## DATASET ENTRIES
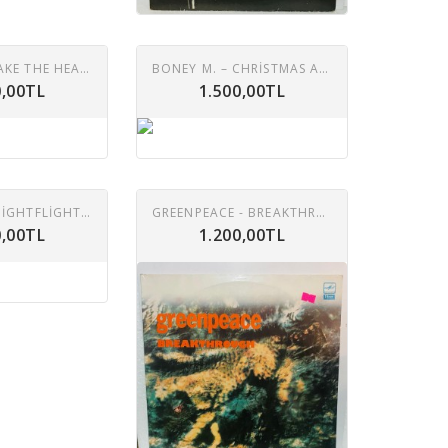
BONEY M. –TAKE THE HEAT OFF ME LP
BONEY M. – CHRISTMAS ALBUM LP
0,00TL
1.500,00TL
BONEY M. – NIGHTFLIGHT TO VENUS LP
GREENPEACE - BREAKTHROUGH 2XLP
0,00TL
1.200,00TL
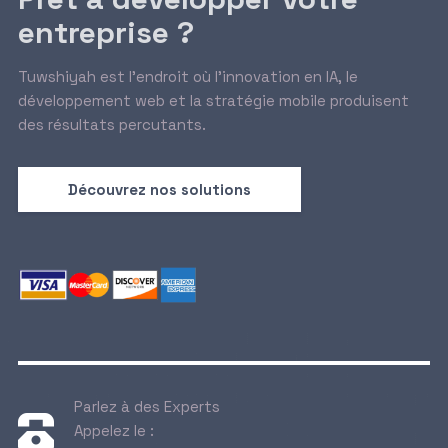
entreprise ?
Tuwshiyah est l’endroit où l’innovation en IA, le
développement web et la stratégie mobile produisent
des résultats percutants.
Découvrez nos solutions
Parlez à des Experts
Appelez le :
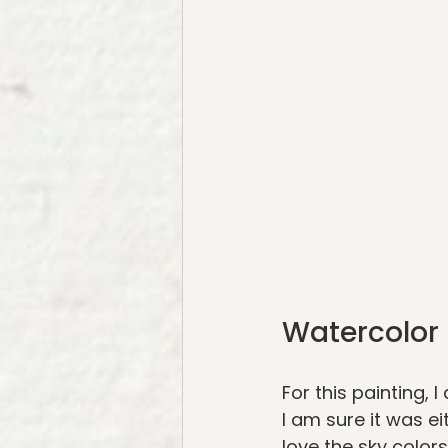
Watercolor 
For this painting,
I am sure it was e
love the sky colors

## TASK TO COMPLETE
Could you output the full set of entries exactly, skipping every picture?

## YOUR RESPONSE
BONEY M. –TAKE THE HEAT OFF ME LP
BONEY M. – CHRISTMAS ALBUM LP
0,00TL
1.500,00TL
BONEY M. – NIGHTFLIGHT TO VENUS LP
GREENPEACE - BREAKTHROUGH 2XLP
0,00TL
1.200,00TL
entreprise ?
Tuwshiyah est l’endroit où l’innovation en IA, le
développement web et la stratégie mobile produisent
des résultats percutants.
Découvrez nos solutions
Parlez à des Experts
Appelez le :
Watercolor 
For this painting,
I am sure it was e
love the sky colors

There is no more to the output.